Enlevé ! (traduction Varlet)/Chapitre XXVIII

Traduction par Théo Varlet.
Albin Michel (p. 537-542).

XXVIII. Je vais quérir mon héritage

Tant bien que mal, je modifiai mon aspect ; et je fus enchanté en me regardant au miroir, de trouver que le chemineau était un souvenir du passé, et que David Balfour était ressuscité. Toutefois, je rougissais un peu de la métamorphose, et surtout de mon costume d’emprunt. Quand j’eus fini, M. Rankeillor vint me prendre sur l’escalier, me complimenta, et me remmena dans son bureau.

– Asseyez-vous, monsieur Balfour, dit-il, et maintenant que vous ressemblez un peu plus à vous-même, voyons quelles nouvelles je puis bien avoir à vous conter.

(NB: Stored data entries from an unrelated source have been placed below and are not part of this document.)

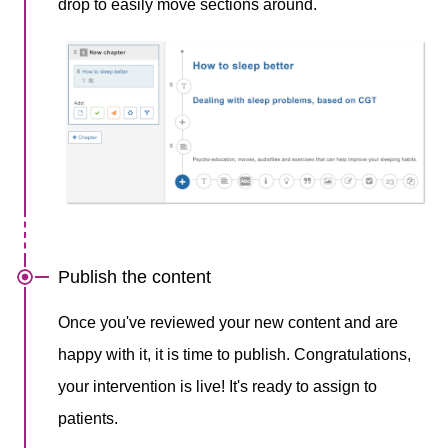
drop to easily move sections around.
Publish the content
Once you've reviewed your new content and are
happy with it, it is time to publish. Congratulations,
your intervention is live! It's ready to assign to
patients. ​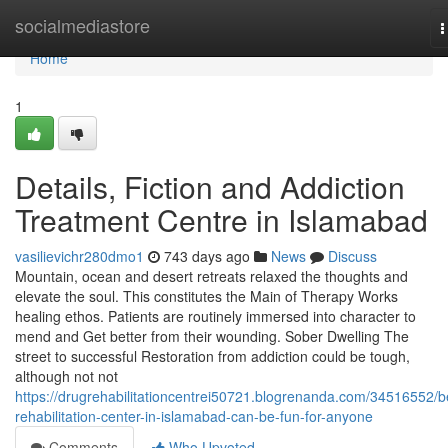
Home
socialmediastore
T
n
Home
1
Details, Fiction and Addiction
Treatment Centre in Islamabad
vasilievichr280dmo1
743 days ago
News
Discuss
Mountain, ocean and desert retreats relaxed the thoughts and
elevate the soul. This constitutes the Main of Therapy Works
healing ethos. Patients are routinely immersed into character to
mend and Get better from their wounding. Sober Dwelling The
street to successful Restoration from addiction could be tough,
although not not
https://drugrehabilitationcentrei50721.blogrenanda.com/34516552/b
rehabilitation-center-in-islamabad-can-be-fun-for-anyone
Comments
Who Upvoted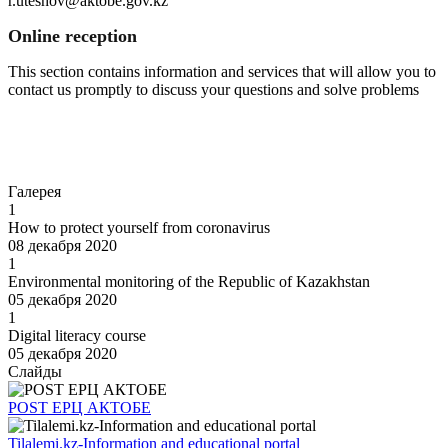
r.uteshov@aktobe.gov.kz
Online reception
This section contains information and services that will allow you to
contact us promptly to discuss your questions and solve problems
Go to
Галерея
1
How to protect yourself from coronavirus
08 декабря 2020
1
Environmental monitoring of the Republic of Kazakhstan
05 декабря 2020
1
Digital literacy course
05 декабря 2020
Слайды
POST EPЦ АКТОБЕ
Tilalemi.kz-Information and educational portal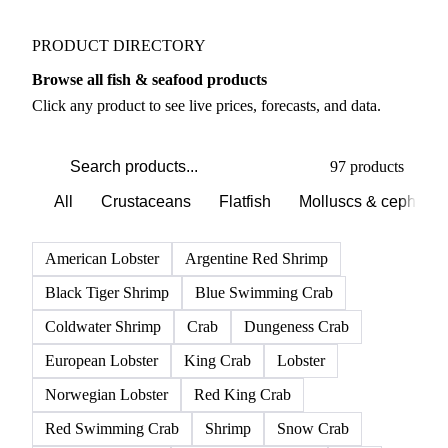
PRODUCT DIRECTORY
Browse all fish & seafood products
Click any product to see live prices, forecasts, and data.
97 products
All
Crustaceans
Flatfish
Molluscs & cephalo
American Lobster
Argentine Red Shrimp
Black Tiger Shrimp
Blue Swimming Crab
Coldwater Shrimp
Crab
Dungeness Crab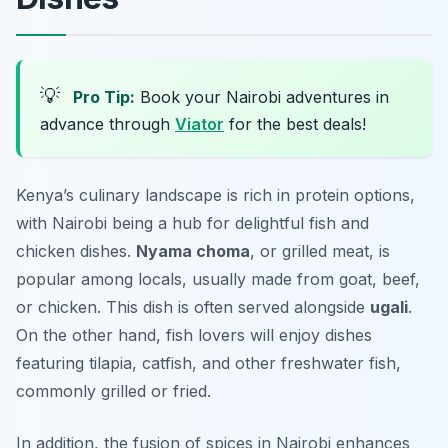
💡
Pro Tip:
Book your Nairobi adventures in
advance through
Viator
for the best deals!
Kenya’s culinary landscape is rich in protein options,
with Nairobi being a hub for delightful fish and
chicken dishes.
Nyama choma
, or grilled meat, is
popular among locals, usually made from goat, beef,
or chicken. This dish is often served alongside
ugali
.
On the other hand, fish lovers will enjoy dishes
featuring tilapia, catfish, and other freshwater fish,
commonly grilled or fried.
In addition, the fusion of spices in Nairobi enhances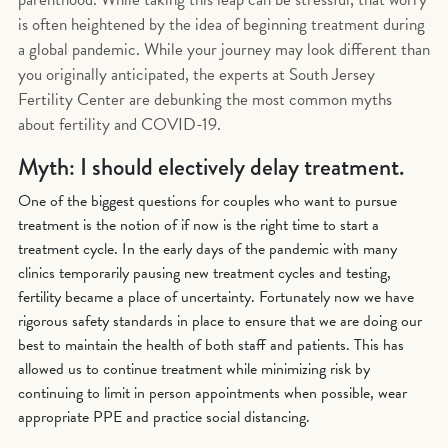
is often heightened by the idea of beginning treatment during
a global pandemic. While your journey may look different than
you originally anticipated, the experts at South Jersey
Fertility Center are debunking the most common myths
about fertility and COVID-19.
Myth: I should electively delay treatment.
One of the biggest questions for couples who want to pursue
treatment is the notion of if now is the right time to start a
treatment cycle. In the early days of the pandemic with many
clinics temporarily pausing new treatment cycles and testing,
fertility became a place of uncertainty. Fortunately now we have
rigorous safety standards in place to ensure that we are doing our
best to maintain the health of both staff and patients. This has
allowed us to continue treatment while minimizing risk by
continuing to limit in person appointments when possible, wear
appropriate PPE and practice social distancing.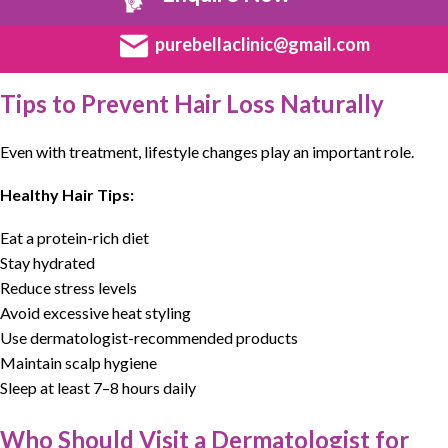
purebellaclinic@gmail.com
Tips to Prevent Hair Loss Naturally
Even with treatment, lifestyle changes play an important role.
Healthy Hair Tips:
Eat a protein-rich diet
Stay hydrated
Reduce stress levels
Avoid excessive heat styling
Use dermatologist-recommended products
Maintain scalp hygiene
Sleep at least 7–8 hours daily
Who Should Visit a Dermatologist for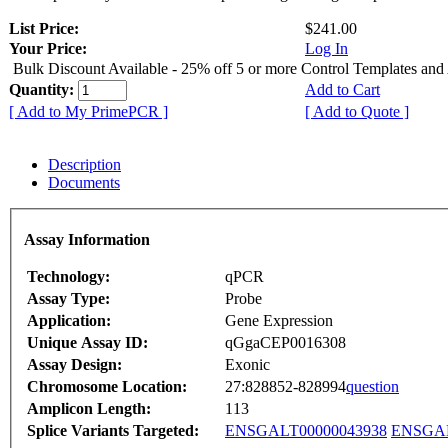
List Price:
$241.00
Your Price:
Log In
Bulk Discount Available - 25% off 5 or more Control Templates and
Quantity:
Add to Cart
[ Add to My PrimePCR ]
[ Add to Quote ]
Description
Documents
Assay Information
Technology:
qPCR
Assay Type:
Probe
Application:
Gene Expression
Unique Assay ID:
qGgaCEP0016308
Assay Design:
Exonic
Chromosome Location:
27:828852-828994
question
Amplicon Length:
113
Splice Variants Targeted:
ENSGALT00000043938
ENSGAL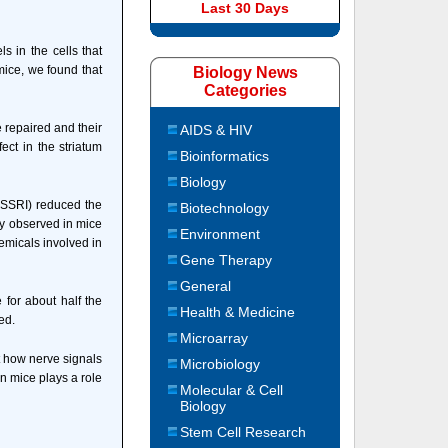
Last 30 Days
s in the cells that
mice, we found that
Biology News
Categories
e repaired and their
AIDS & HIV
ect in the striatum
Bioinformatics
Biology
 (SSRI) reduced the
Biotechnology
ey observed in mice
Environment
emicals involved in
Gene Therapy
General
for about half the
Health & Medicine
ed.
Microarray
t how nerve signals
Microbiology
n mice plays a role
Molecular & Cell
Biology
Stem Cell Research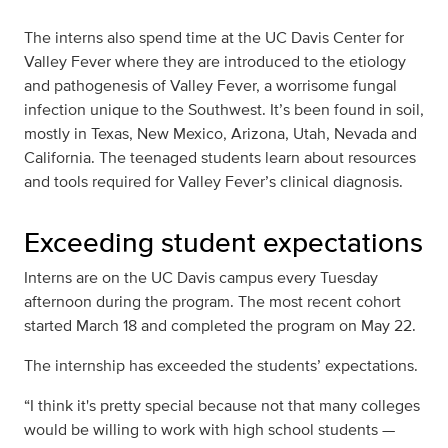
The interns also spend time at the UC Davis Center for
Valley Fever where they are introduced to the etiology
and pathogenesis of Valley Fever, a worrisome fungal
infection unique to the Southwest. It’s been found in soil,
mostly in Texas, New Mexico, Arizona, Utah, Nevada and
California. The teenaged students learn about resources
and tools required for Valley Fever’s clinical diagnosis.
Exceeding student expectations
Interns are on the UC Davis campus every Tuesday
afternoon during the program. The most recent cohort
started March 18 and completed the program on May 22.
The internship has exceeded the students’ expectations.
“I think it's pretty special because not that many colleges
would be willing to work with high school students —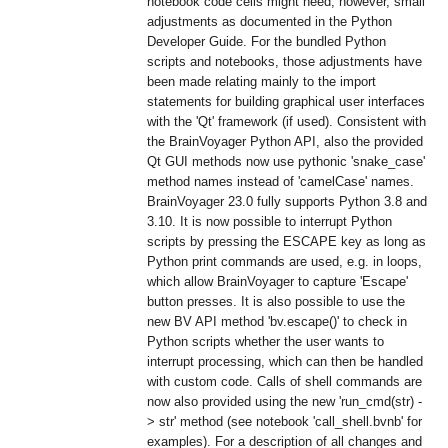
notebook code cells might need, however, small
adjustments as documented in the Python
Developer Guide. For the bundled Python
scripts and notebooks, those adjustments have
been made relating mainly to the import
statements for building graphical user interfaces
with the 'Qt' framework (if used). Consistent with
the BrainVoyager Python API, also the provided
Qt GUI methods now use pythonic 'snake_case'
method names instead of 'camelCase' names.
BrainVoyager 23.0 fully supports Python 3.8 and
3.10. It is now possible to interrupt Python
scripts by pressing the ESCAPE key as long as
Python print commands are used, e.g. in loops,
which allow BrainVoyager to capture 'Escape'
button presses. It is also possible to use the
new BV API method 'bv.escape()' to check in
Python scripts whether the user wants to
interrupt processing, which can then be handled
with custom code. Calls of shell commands are
now also provided using the new 'run_cmd(str) -
> str' method (see notebook 'call_shell.bvnb' for
examples). For a description of all changes and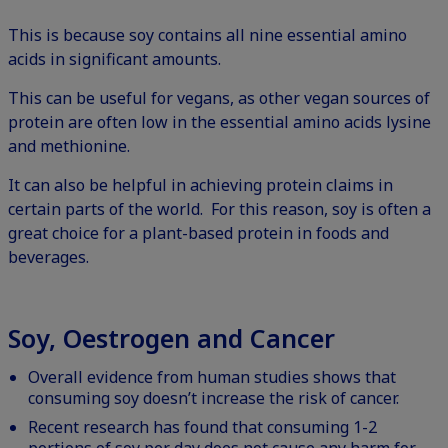
This is because soy contains all nine essential amino
acids in significant amounts.
This can be useful for vegans, as other vegan sources of
protein are often low in the essential amino acids lysine
and methionine.
It can also be helpful in achieving protein claims in
certain parts of the world. For this reason, soy is often a
great choice for a plant-based protein in foods and
beverages.
Soy, Oestrogen and Cancer
Overall evidence from human studies shows that
consuming soy doesn’t increase the risk of cancer.
Recent research has found that consuming 1-2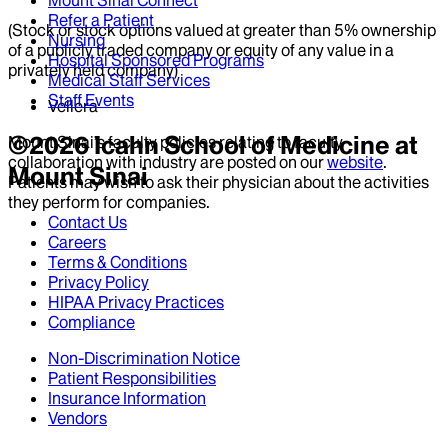
Mount Sinai Connect
Refer a Patient
(Stock or stock options valued at greater than 5% ownership
Nursing
of a publicly traded company or equity of any value in a
Hospital Sponsored Programs
privately held company)
Medical Staff Services
Staff Events
Vellera
©
2026
Icahn School of Medicine at
Mount Sinai’s faculty policies relating to faculty
collaboration with industry are posted on our
website
.
Mount Sinai
Patients may wish to ask their physician about the activities
they perform for companies.
Contact Us
Careers
Terms & Conditions
Privacy Policy
HIPAA Privacy Practices
Compliance
Non-Discrimination Notice
Patient Responsibilities
Insurance Information
Vendors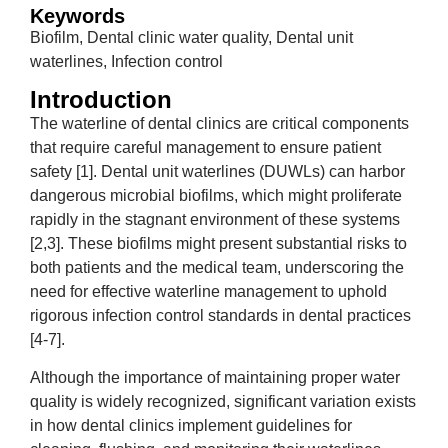
Keywords
Biofilm, Dental clinic water quality, Dental unit
waterlines, Infection control
Introduction
The waterline of dental clinics are critical components
that require careful management to ensure patient
safety [1]. Dental unit waterlines (DUWLs) can harbor
dangerous microbial biofilms, which might proliferate
rapidly in the stagnant environment of these systems
[2,3]. These biofilms might present substantial risks to
both patients and the medical team, underscoring the
need for effective waterline management to uphold
rigorous infection control standards in dental practices
[4-7].
Although the importance of maintaining proper water
quality is widely recognized, significant variation exists
in how dental clinics implement guidelines for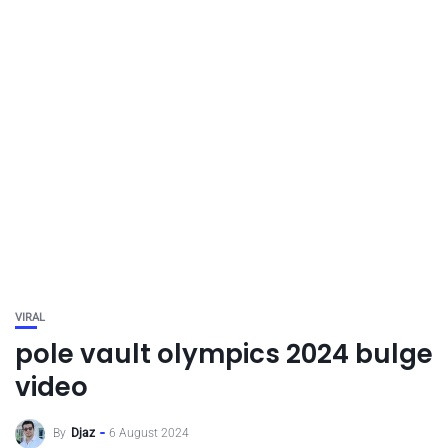
VIRAL
pole vault olympics 2024 bulge
video
By
Djaz
6 August 2024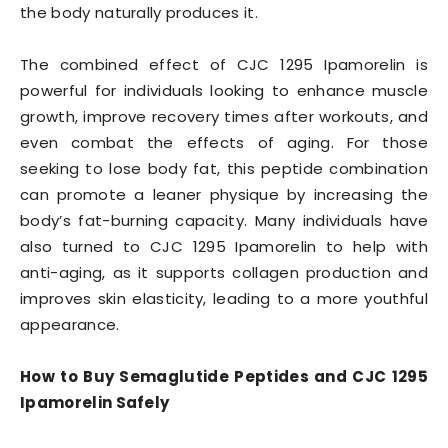
the body naturally produces it.
The combined effect of CJC 1295 Ipamorelin is
powerful for individuals looking to enhance muscle
growth, improve recovery times after workouts, and
even combat the effects of aging. For those
seeking to lose body fat, this peptide combination
can promote a leaner physique by increasing the
body’s fat-burning capacity. Many individuals have
also turned to CJC 1295 Ipamorelin to help with
anti-aging, as it supports collagen production and
improves skin elasticity, leading to a more youthful
appearance.
How to Buy Semaglutide Peptides and CJC 1295
Ipamorelin Safely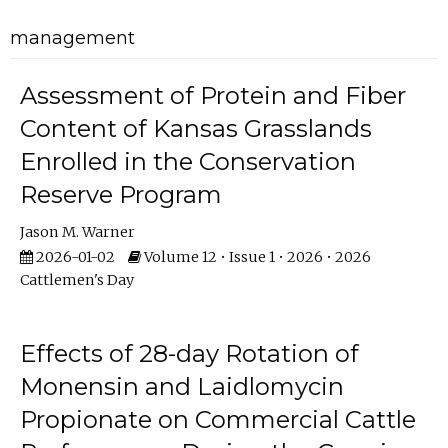
management
Assessment of Protein and Fiber
Content of Kansas Grasslands
Enrolled in the Conservation
Reserve Program
Jason M. Warner
2026-01-02
Volume 12 • Issue 1 • 2026 • 2026
Cattlemen's Day
Effects of 28-day Rotation of
Monensin and Laidlomycin
Propionate on Commercial Cattle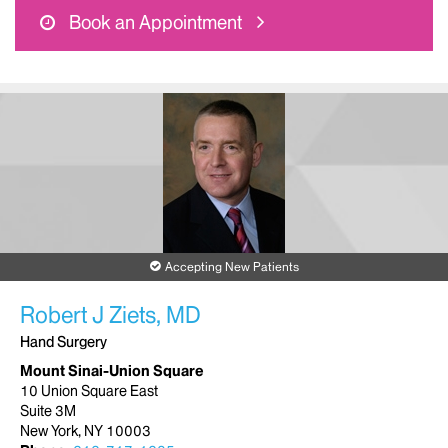
Book an Appointment
Accepting New Patients
Robert J Ziets, MD
Hand Surgery
Mount Sinai-Union Square
10 Union Square East
Suite 3M
New York, NY 10003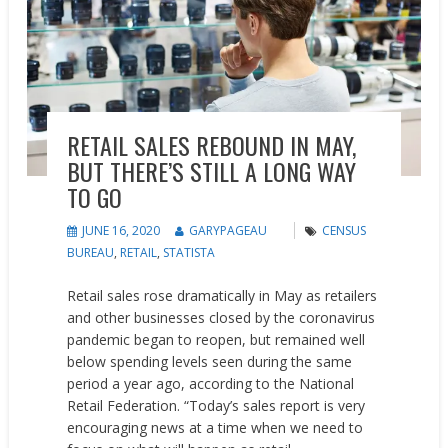
RETAIL SALES REBOUND IN MAY,
BUT THERE’S STILL A LONG WAY
TO GO
JUNE 16, 2020
GARYPAGEAU
CENSUS
BUREAU
,
RETAIL
,
STATISTA
Retail sales rose dramatically in May as retailers
and other businesses closed by the coronavirus
pandemic began to reopen, but remained well
below spending levels seen during the same
period a year ago, according to the National
Retail Federation. “Today’s sales report is very
encouraging news at a time when we need to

Vous vous demandez, à coup sûr, ce qui a pu se passer entre votre oncle et votre père. À coup sûr, l’histoire est singulière ; et je rougis presque de vous l’exposer. Car, ajouta-t-il, avec un réel embarras, tout repose sur une histoire d’amour.

– En vérité, dis-je, cette histoire me paraît incompatible avec mon oncle.

– Mais votre oncle, M. David, n’a pas toujours été vieux, répondit le notaire, et, ce qui vous étonnera peut-être davantage, il n’a pas toujours été laid. Il avait bel air, et galant ; on se mettait aux portes pour le regarder passer sur son cheval fringant. Je l’ai de mes yeux vu, et, je le confesse ingénument, pas toujours sans envie ; car je n’étais qu’un garçon du commun, tout ainsi que mon père ; à l’époque, c’était un motif de Odi te, quia bellus es, Sabelle[44].

– Cela me fait l’effet d’un rêve, dis-je.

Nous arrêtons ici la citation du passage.